* _Exercise aim_
Reproduce the rows word for word, beginning at their first line and stopping after the line that contains "logistical challenges. If". Leave the pictures out of your answer.

* _Given records_
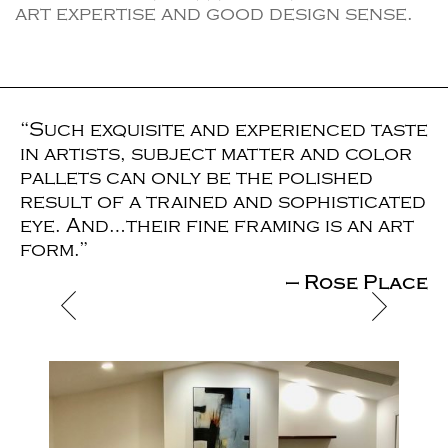
art expertise and good design sense.
“Such exquisite and experienced taste
in artists, subject matter and color
pallets can only be the polished
result of a trained and sophisticated
eye. And…their fine framing is an art
form.”
— Rose Place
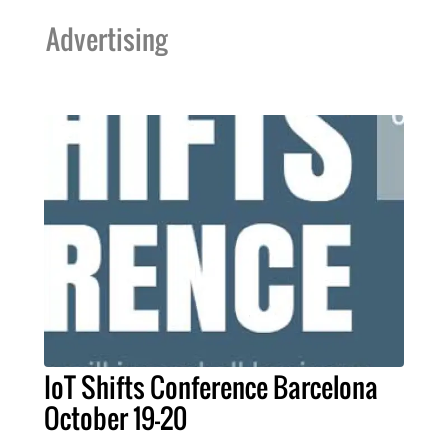
Advertising
IoT Shifts Conference Barcelona
October 19-20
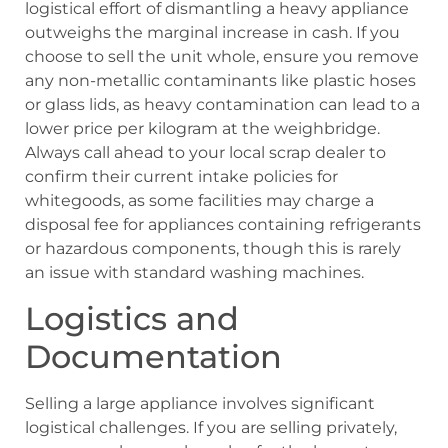
logistical effort of dismantling a heavy appliance
outweighs the marginal increase in cash. If you
choose to sell the unit whole, ensure you remove
any non-metallic contaminants like plastic hoses
or glass lids, as heavy contamination can lead to a
lower price per kilogram at the weighbridge.
Always call ahead to your local scrap dealer to
confirm their current intake policies for
whitegoods, as some facilities may charge a
disposal fee for appliances containing refrigerants
or hazardous components, though this is rarely
an issue with standard washing machines.
Logistics and
Documentation
Selling a large appliance involves significant
logistical challenges. If you are selling privately,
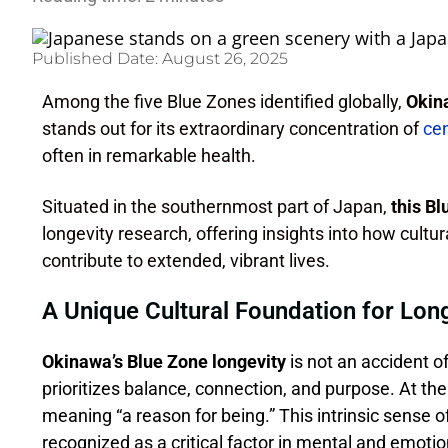
Published Date:
August 26, 2025
Among the five Blue Zones identified globally,
Okina
stands out for its extraordinary concentration of
ce
often in remarkable health.
Situated in the southernmost part of Japan,
this B
longevity research, offering insights into how cultur
contribute to extended, vibrant lives.
A Unique Cultural Foundation for Lon
Okinawa’s Blue Zone longevity
is not an accident of
prioritizes balance, connection, and purpose. At th
meaning “a reason for being.” This intrinsic sense o
recognized as a critical factor in mental and emotion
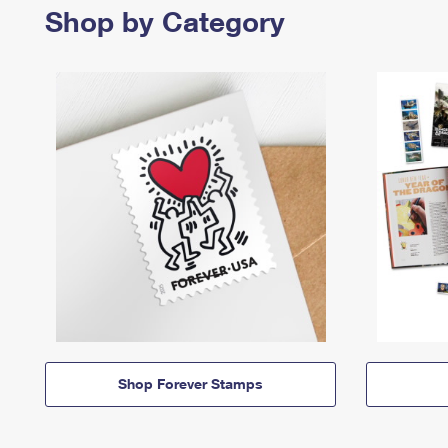
Shop by Category
Shop Forever Stamps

* _Your solution_
art expertise and good design sense.
“Such exquisite and experienced taste
in artists, subject matter and color
pallets can only be the polished
result of a trained and sophisticated
eye. And…their fine framing is an art
form.”
— Rose Place
Advertising
IoT Shifts Conference Barcelona
October 19-20
logistical effort of dismantling a heavy appliance
outweighs the marginal increase in cash. If you
choose to sell the unit whole, ensure you remove
any non-metallic contaminants like plastic hoses
or glass lids, as heavy contamination can lead to a
lower price per kilogram at the weighbridge.
Always call ahead to your local scrap dealer to
confirm their current intake policies for
whitegoods, as some facilities may charge a
disposal fee for appliances containing refrigerants
or hazardous components, though this is rarely
an issue with standard washing machines.
Logistics and
Documentation
Selling a large appliance involves significant
logistical challenges. If you are selling privately,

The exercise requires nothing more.